══ TEXT PROVIDED

Although "less significant than the intrinsic record in determining the legally operative meaning of claim language," the court may rely on extrinsic evidence to "shed useful light on the relevant art." Phillips, 415 F.3d at 1317 (quotation omitted). Technical dictionaries and treatises may help the court understand the underlying technology and the manner in which one skilled in the art might use claim terms, but such sources may also provide overly broad definitions or may not be indicative of how terms are used in the patent. Id. at 1318. Similarly, expert testimony may aid the court in determining the particular meaning of a term in the pertinent field, but "conclusory, unsupported assertions by experts as to the definition of a claim term are not useful." Id. Generally, extrinsic evidence is "less reliable than the patent and its prosecution history in determining how to read claim terms." Id. Extrinsic evidence may be useful when considered in the context of the intrinsic evidence, id. at 1319, but it cannot "alter a claim construction dictated by a proper analysis of the intrinsic evidence." On-Line Techs., Inc. v. Bodenseewerk Perkin-Elmer GmbH, 386 F.3d 1133, 1139 (Fed. Cir. 2004).

III. Discussion

A. Disputed Terms

The parties dispute the construction of five terms.2 The following table summarizes the parties' proposed constructions of the disputed terms.

════
══ RECORDS PROVIDED

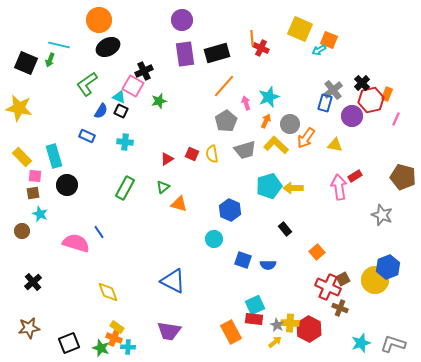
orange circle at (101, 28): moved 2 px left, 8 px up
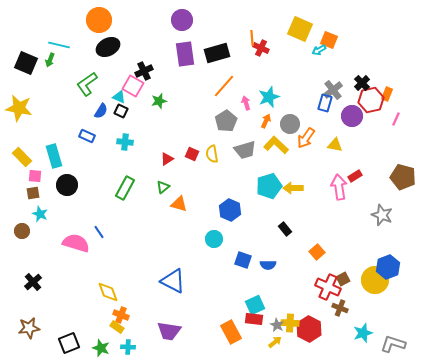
orange cross at (114, 338): moved 7 px right, 23 px up
cyan star at (361, 343): moved 2 px right, 10 px up
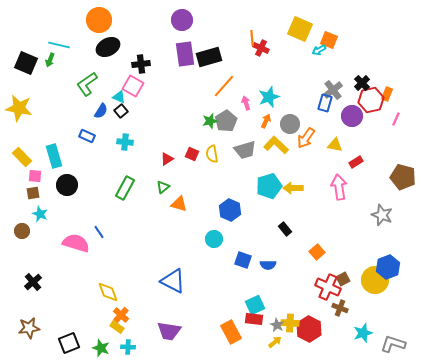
black rectangle at (217, 53): moved 8 px left, 4 px down
black cross at (144, 71): moved 3 px left, 7 px up; rotated 18 degrees clockwise
green star at (159, 101): moved 51 px right, 20 px down
black square at (121, 111): rotated 24 degrees clockwise
red rectangle at (355, 176): moved 1 px right, 14 px up
orange cross at (121, 315): rotated 21 degrees clockwise
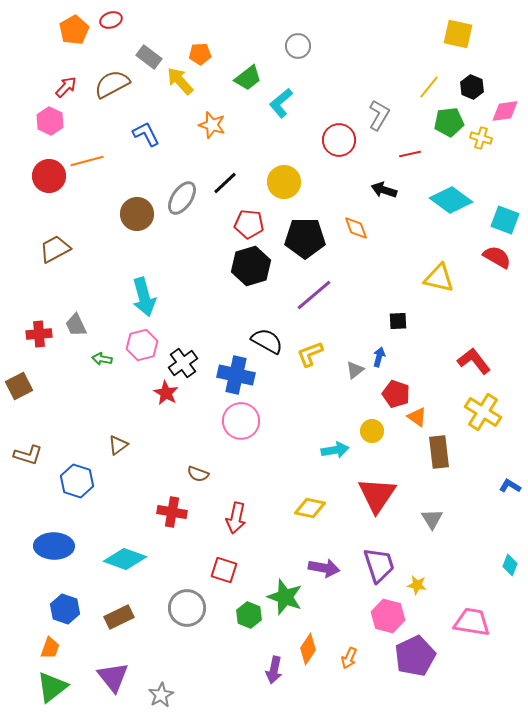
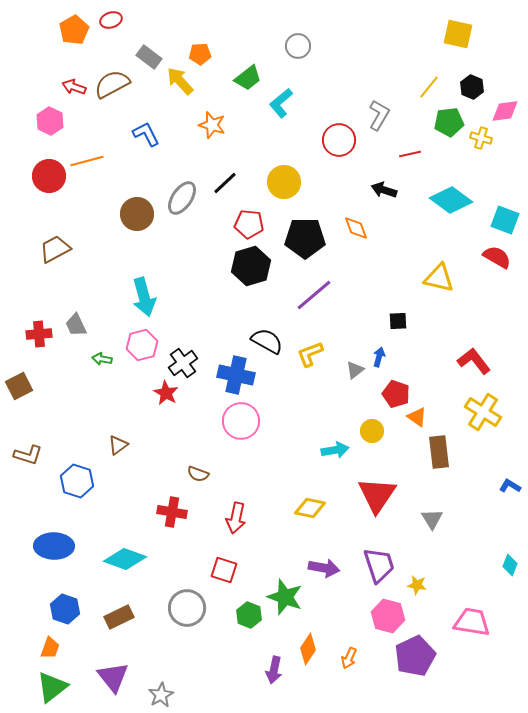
red arrow at (66, 87): moved 8 px right; rotated 115 degrees counterclockwise
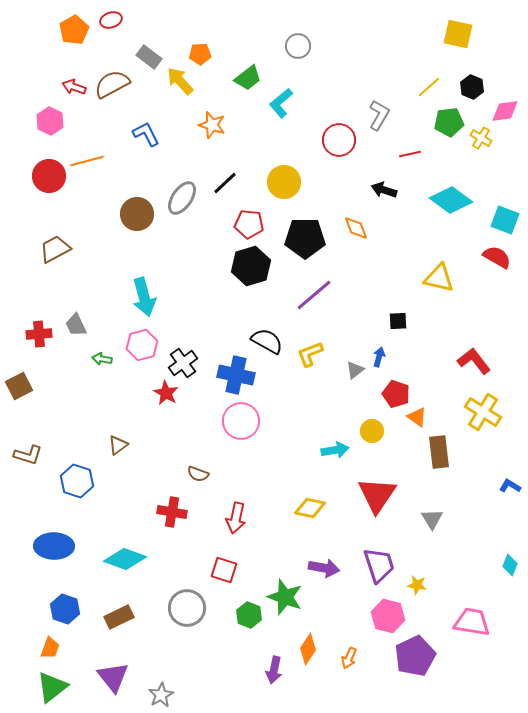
yellow line at (429, 87): rotated 10 degrees clockwise
yellow cross at (481, 138): rotated 15 degrees clockwise
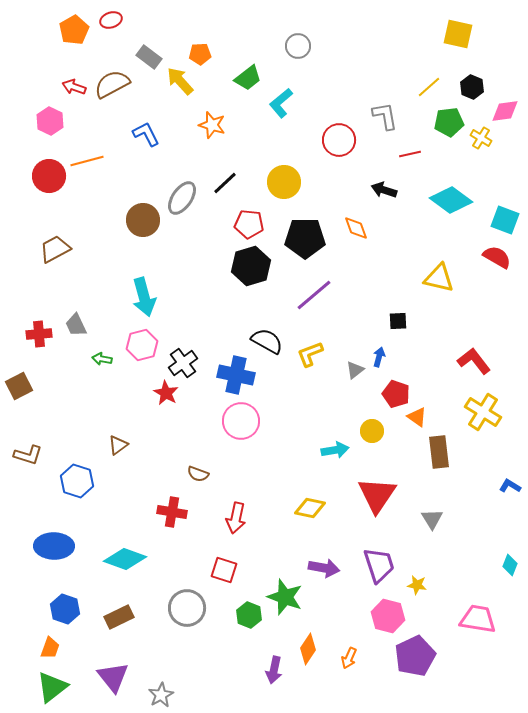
gray L-shape at (379, 115): moved 6 px right, 1 px down; rotated 40 degrees counterclockwise
brown circle at (137, 214): moved 6 px right, 6 px down
pink trapezoid at (472, 622): moved 6 px right, 3 px up
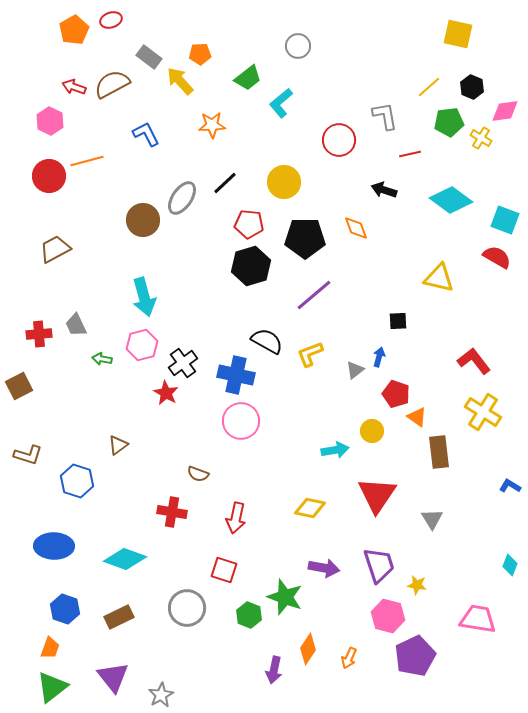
orange star at (212, 125): rotated 20 degrees counterclockwise
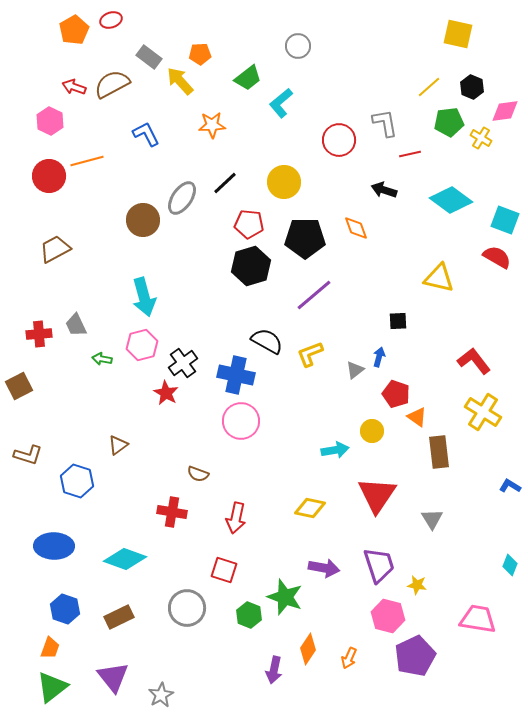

════

> _WRITTEN INSTRUCTION_
From the passage on extrinsic evidence in claim construction, extract everything from "III. Discussion" down to "the disputed terms.", word for word. The records are not required for the work that follows.

> _RESPONSE TO THE TASK_
III. Discussion

A. Disputed Terms

The parties dispute the construction of five terms.2 The following table summarizes the parties' proposed constructions of the disputed terms.